▸ **WHAT TO WORK ON**:
How many lines of the material below contain the string "Training", counting only matches with the same capitalization? Reply with the number alone.

▸ **PROVIDED ENTRIES**:
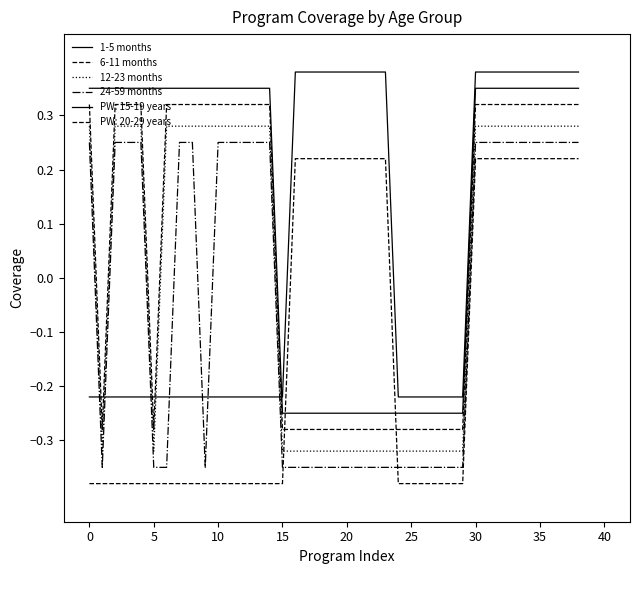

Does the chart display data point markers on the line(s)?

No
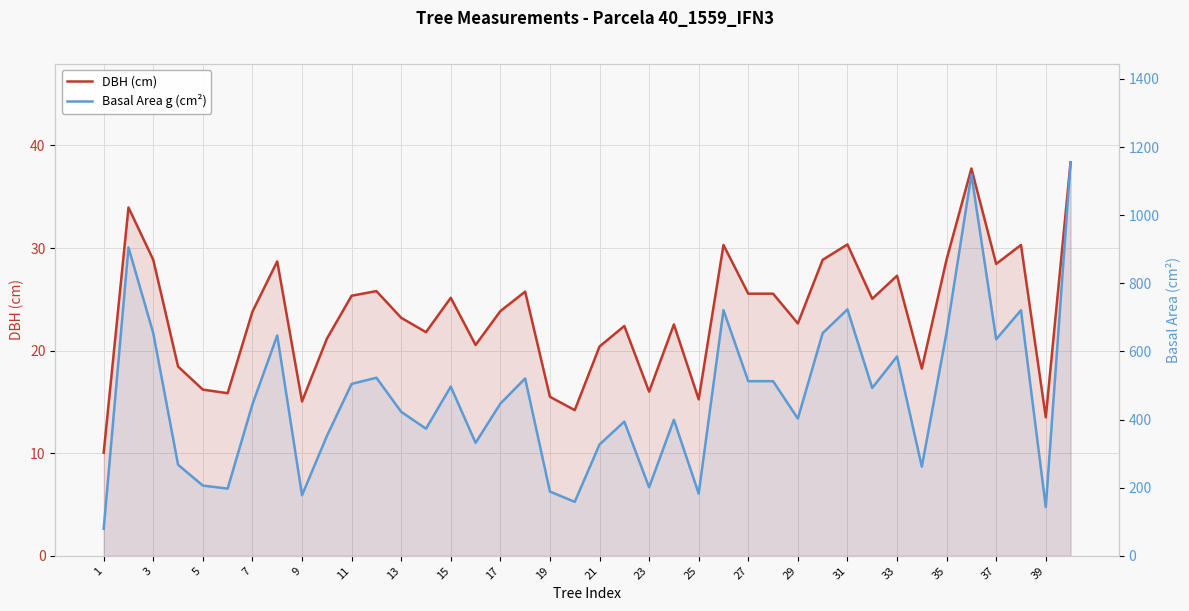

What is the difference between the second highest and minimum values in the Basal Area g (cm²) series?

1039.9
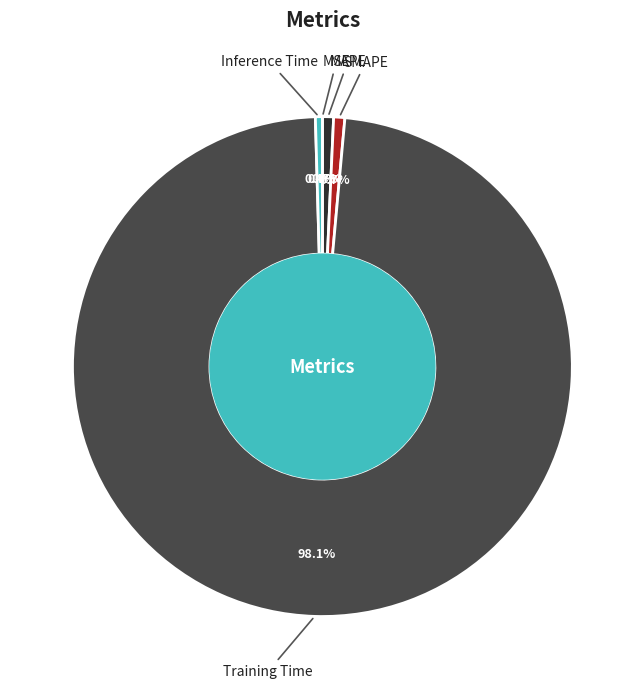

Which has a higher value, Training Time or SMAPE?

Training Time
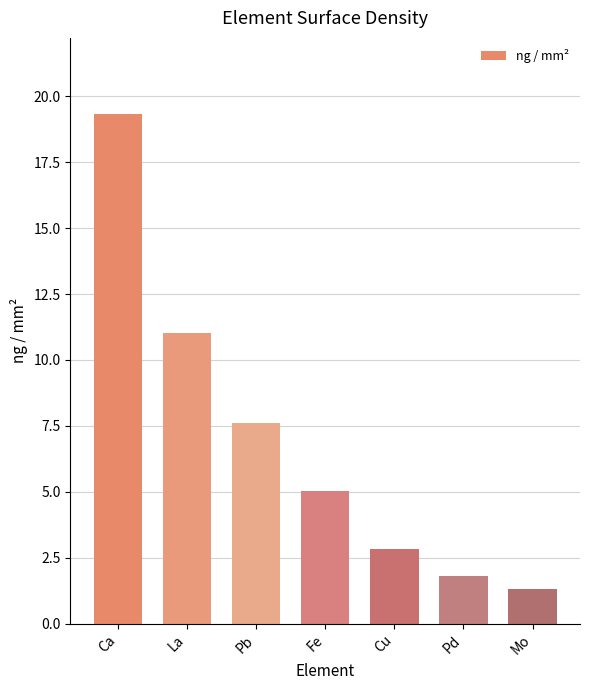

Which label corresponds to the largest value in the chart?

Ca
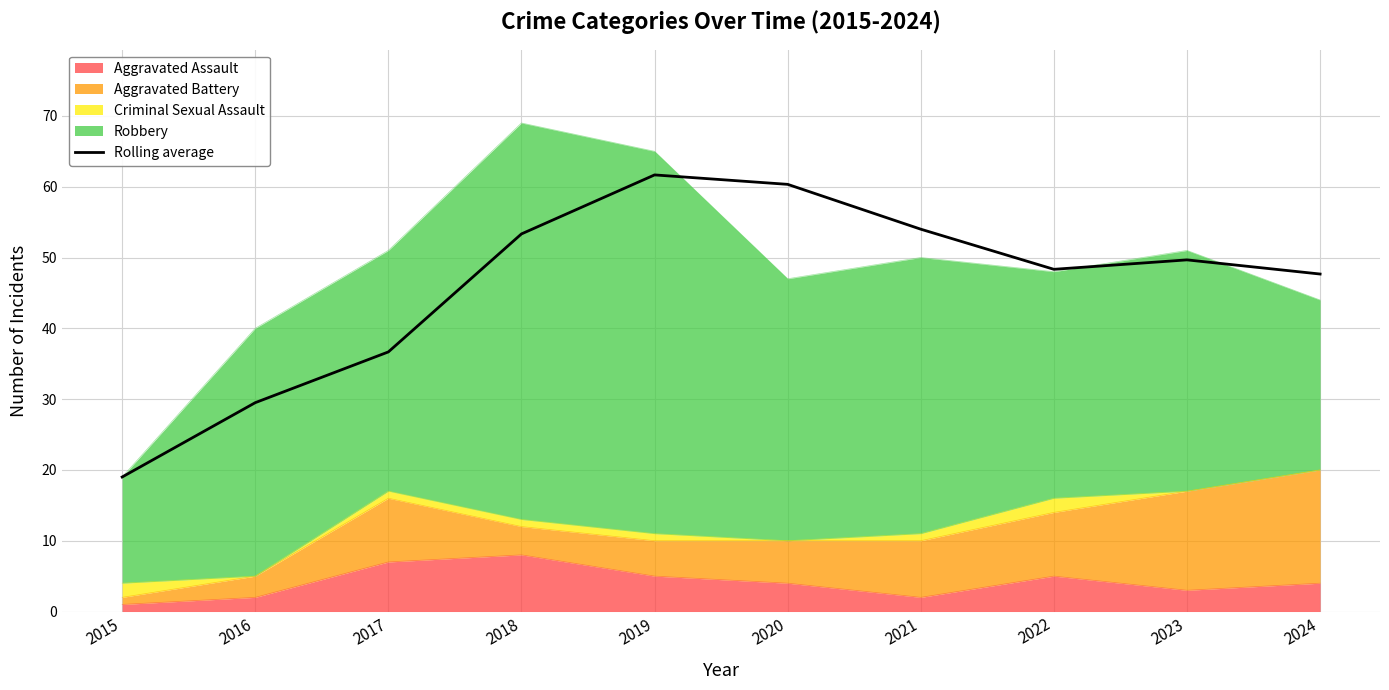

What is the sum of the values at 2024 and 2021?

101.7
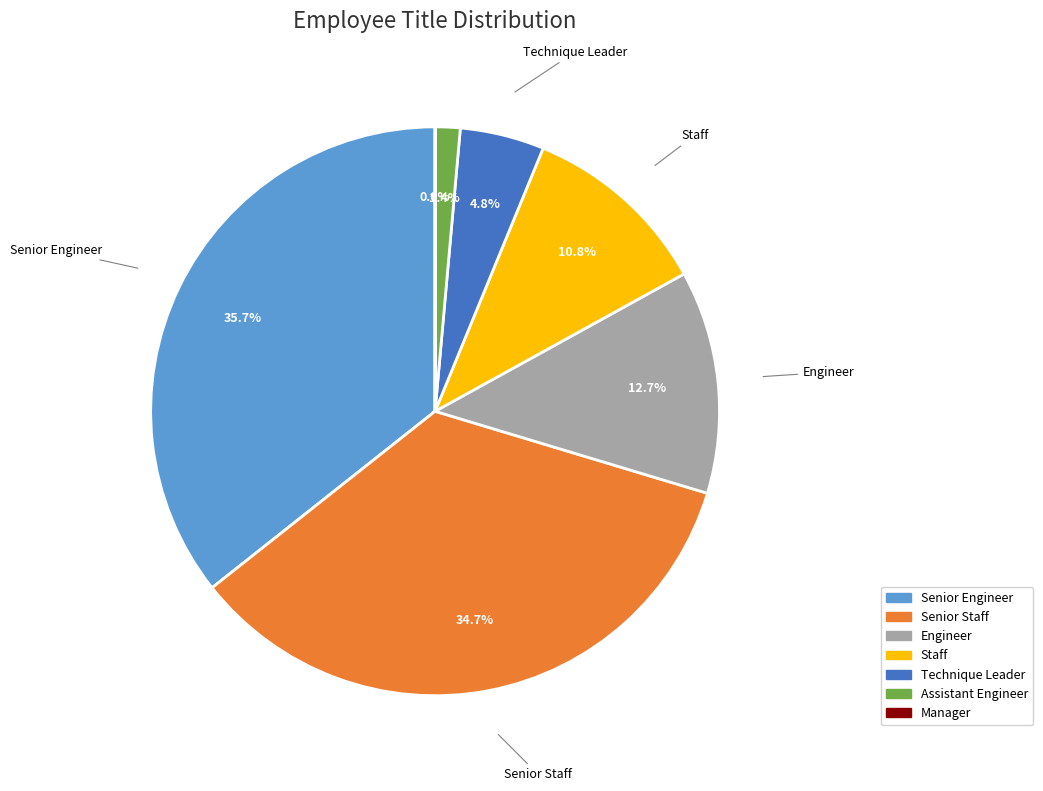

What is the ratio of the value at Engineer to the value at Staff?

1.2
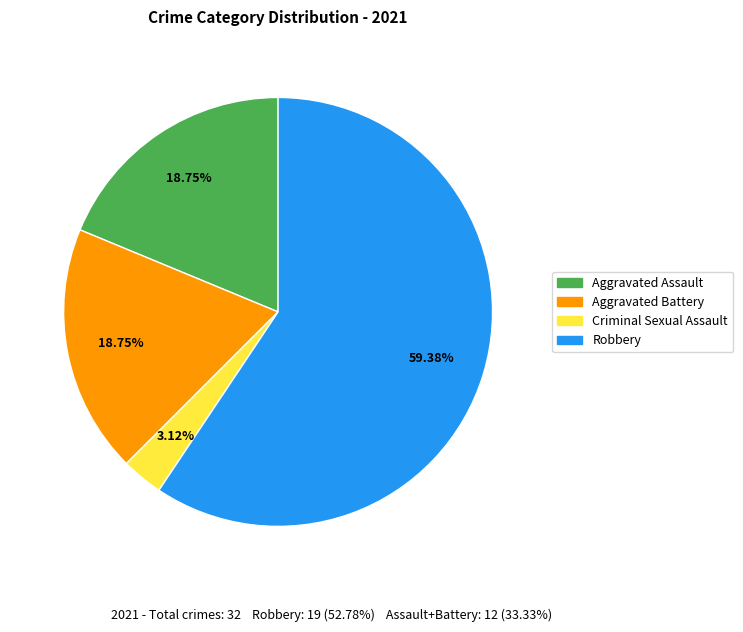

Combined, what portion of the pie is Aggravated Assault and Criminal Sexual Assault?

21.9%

▸ **RESULT FOR THIS EXERCISE**:
2